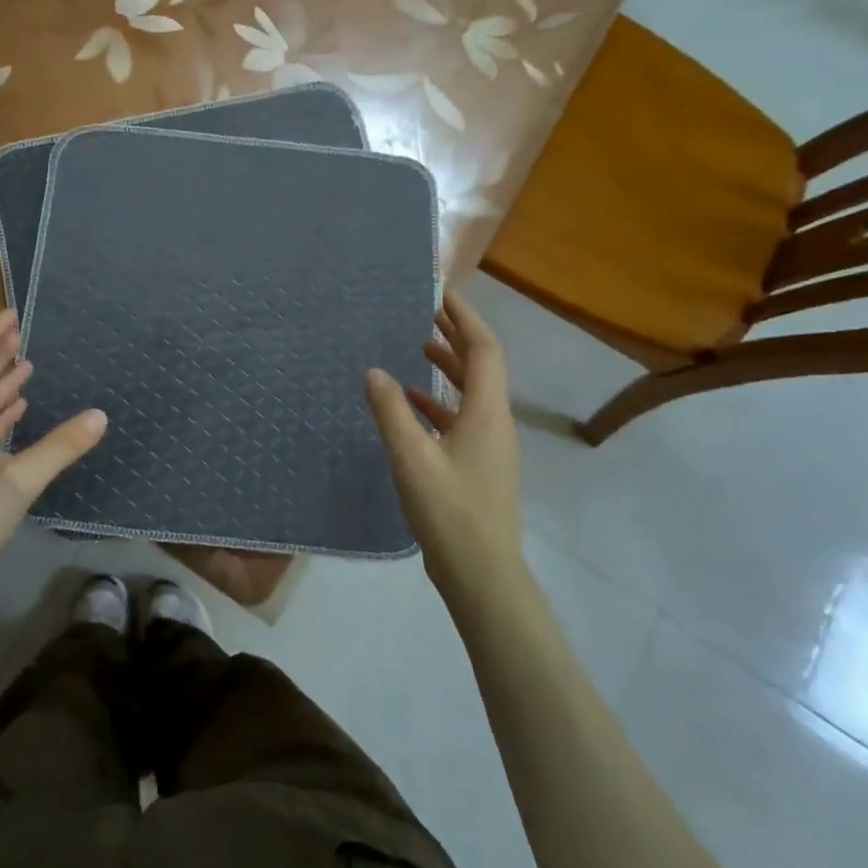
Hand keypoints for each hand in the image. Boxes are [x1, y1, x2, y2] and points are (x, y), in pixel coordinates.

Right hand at [365, 291, 523, 598]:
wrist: (483, 573)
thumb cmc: (450, 511)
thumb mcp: (412, 458)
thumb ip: (391, 411)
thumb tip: (373, 369)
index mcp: (486, 412)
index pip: (483, 349)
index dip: (465, 317)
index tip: (441, 293)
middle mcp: (494, 421)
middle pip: (481, 365)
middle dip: (456, 334)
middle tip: (426, 310)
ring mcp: (489, 445)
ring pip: (471, 391)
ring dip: (448, 365)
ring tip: (418, 345)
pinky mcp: (479, 464)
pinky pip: (462, 416)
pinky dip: (439, 400)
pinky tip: (411, 403)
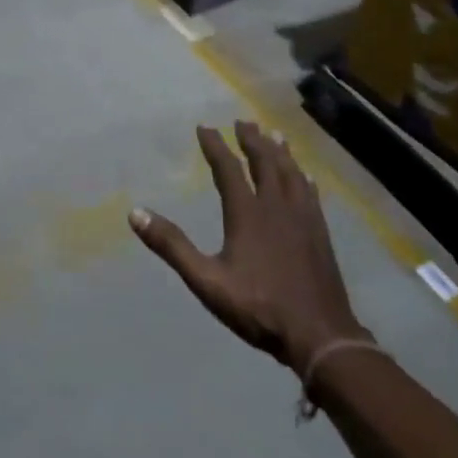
◆ ◆ ◆ ◆ ◆
■ Problem to work on ■
Set down the material above exactly. Skip any picture.

■ Answer section ■
Hand keypoints for each hand in the image. Boxes are [x1, y1, x2, y2] and points are (x, y), in pixel coordinates.

Right hand at [365, 291, 523, 598]:
wrist: (483, 573)
thumb cmc: (450, 511)
thumb mcp: (412, 458)
thumb ip: (391, 411)
thumb tip: (373, 369)
index mcp: (486, 412)
index pip: (483, 349)
index dip: (465, 317)
index tip: (441, 293)
middle mcp: (494, 421)
middle pip: (481, 365)
middle dip: (456, 334)
middle tip: (426, 310)
ring mcp: (489, 445)
ring pip: (471, 391)
ring dip: (448, 365)
ring tip: (418, 345)
pinky mcp: (479, 464)
pinky pip: (462, 416)
pinky dip: (439, 400)
pinky tip: (411, 403)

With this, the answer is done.